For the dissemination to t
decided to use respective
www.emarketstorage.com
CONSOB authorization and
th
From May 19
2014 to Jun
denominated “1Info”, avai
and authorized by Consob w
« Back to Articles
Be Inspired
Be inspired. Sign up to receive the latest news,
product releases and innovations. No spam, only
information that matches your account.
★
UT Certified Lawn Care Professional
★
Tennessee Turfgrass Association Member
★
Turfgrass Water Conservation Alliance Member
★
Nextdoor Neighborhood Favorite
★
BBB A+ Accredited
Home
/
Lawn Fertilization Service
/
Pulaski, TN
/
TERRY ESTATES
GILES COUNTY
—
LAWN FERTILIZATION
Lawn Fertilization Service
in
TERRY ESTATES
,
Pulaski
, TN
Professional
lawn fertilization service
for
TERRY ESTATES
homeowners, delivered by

========

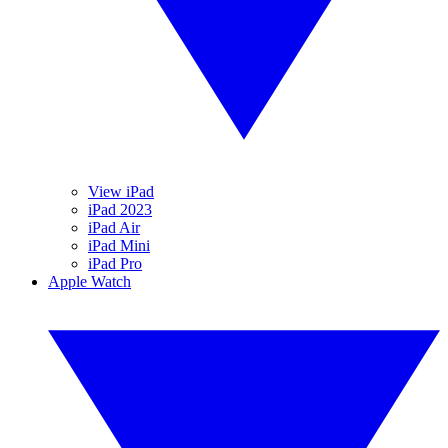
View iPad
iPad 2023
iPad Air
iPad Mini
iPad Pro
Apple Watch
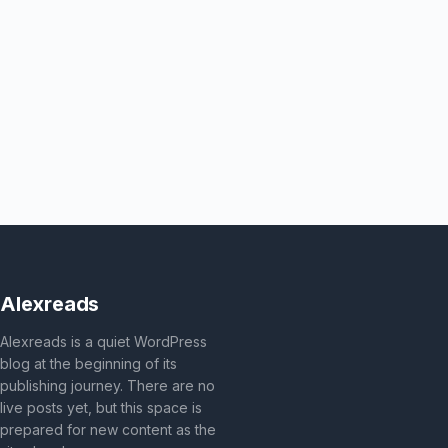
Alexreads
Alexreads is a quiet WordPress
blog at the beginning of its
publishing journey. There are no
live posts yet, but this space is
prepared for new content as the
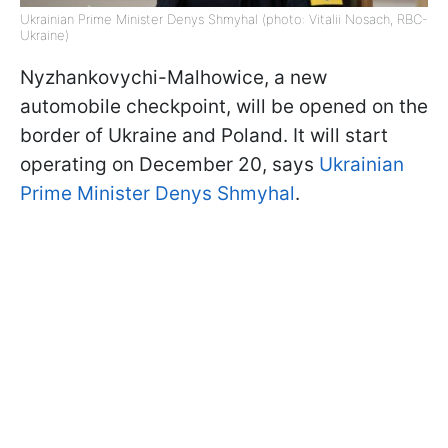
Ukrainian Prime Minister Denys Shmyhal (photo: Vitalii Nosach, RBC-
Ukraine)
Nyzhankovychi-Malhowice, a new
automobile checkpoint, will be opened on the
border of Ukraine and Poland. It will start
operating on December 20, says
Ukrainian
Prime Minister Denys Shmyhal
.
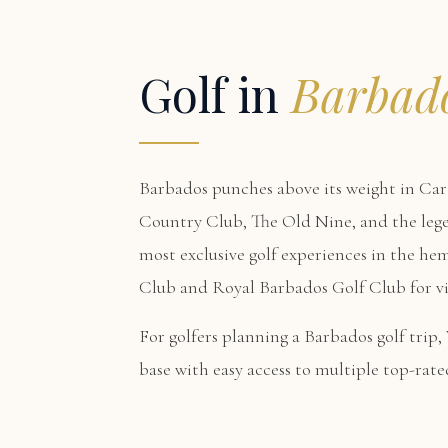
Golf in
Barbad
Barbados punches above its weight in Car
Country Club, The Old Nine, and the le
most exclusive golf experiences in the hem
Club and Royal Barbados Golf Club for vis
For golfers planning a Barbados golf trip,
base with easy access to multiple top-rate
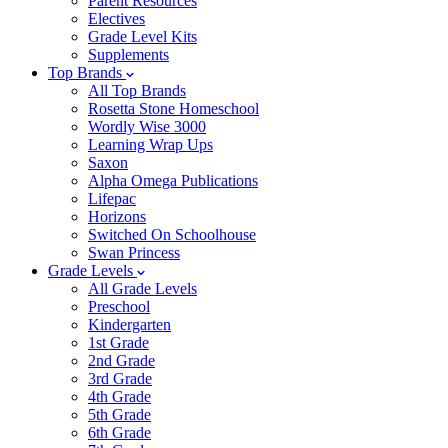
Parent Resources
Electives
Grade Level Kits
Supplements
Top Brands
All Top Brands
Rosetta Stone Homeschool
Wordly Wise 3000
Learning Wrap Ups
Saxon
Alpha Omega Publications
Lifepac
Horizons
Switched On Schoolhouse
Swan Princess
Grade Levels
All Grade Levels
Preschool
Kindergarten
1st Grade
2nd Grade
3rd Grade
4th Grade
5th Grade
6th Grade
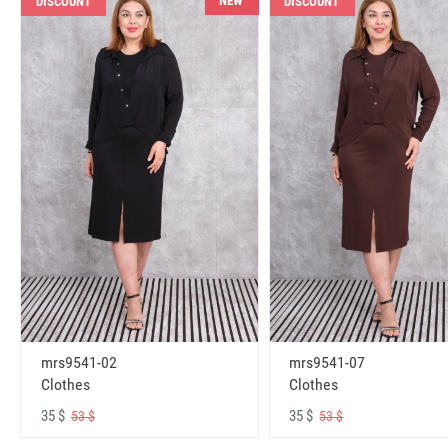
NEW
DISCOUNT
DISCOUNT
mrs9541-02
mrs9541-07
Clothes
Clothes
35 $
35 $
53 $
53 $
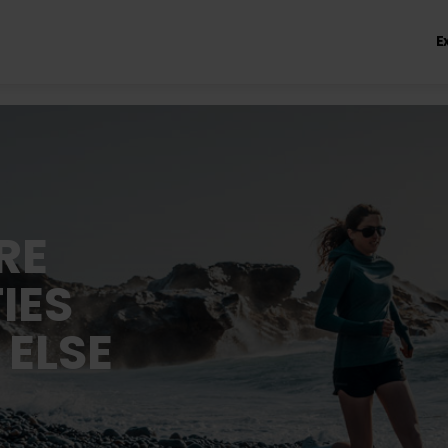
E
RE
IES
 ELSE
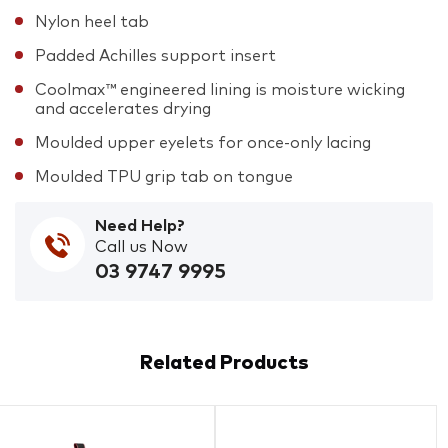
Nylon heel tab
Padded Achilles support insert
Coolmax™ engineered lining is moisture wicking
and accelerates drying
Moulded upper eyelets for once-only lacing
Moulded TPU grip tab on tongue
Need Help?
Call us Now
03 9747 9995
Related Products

========

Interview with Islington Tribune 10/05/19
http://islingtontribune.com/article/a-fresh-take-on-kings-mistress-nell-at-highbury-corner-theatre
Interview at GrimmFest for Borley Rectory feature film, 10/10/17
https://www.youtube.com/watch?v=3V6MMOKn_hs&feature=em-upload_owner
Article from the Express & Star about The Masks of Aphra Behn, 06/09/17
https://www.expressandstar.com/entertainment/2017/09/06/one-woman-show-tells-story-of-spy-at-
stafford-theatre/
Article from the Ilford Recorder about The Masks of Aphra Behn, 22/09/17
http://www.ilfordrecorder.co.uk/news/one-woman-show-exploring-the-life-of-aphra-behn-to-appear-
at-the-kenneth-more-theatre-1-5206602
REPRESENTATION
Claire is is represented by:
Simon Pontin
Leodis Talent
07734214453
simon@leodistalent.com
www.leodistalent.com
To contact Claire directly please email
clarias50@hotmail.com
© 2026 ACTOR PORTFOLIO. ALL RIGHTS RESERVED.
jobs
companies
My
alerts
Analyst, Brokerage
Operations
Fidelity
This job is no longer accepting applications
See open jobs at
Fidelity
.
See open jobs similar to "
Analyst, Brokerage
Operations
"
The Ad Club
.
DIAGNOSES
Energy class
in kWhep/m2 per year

========

*TASK DIRECTIONS*
Reproduce verbatim the stretch of lines from the one containing "Interview with Islington Tribune 10/05/19" through the one containing "stafford-theatre/", both ends included.

*SOLVED EXERCISE*
Interview with Islington Tribune 10/05/19
http://islingtontribune.com/article/a-fresh-take-on-kings-mistress-nell-at-highbury-corner-theatre
Interview at GrimmFest for Borley Rectory feature film, 10/10/17
https://www.youtube.com/watch?v=3V6MMOKn_hs&feature=em-upload_owner
Article from the Express & Star about The Masks of Aphra Behn, 06/09/17
https://www.expressandstar.com/entertainment/2017/09/06/one-woman-show-tells-story-of-spy-at-
stafford-theatre/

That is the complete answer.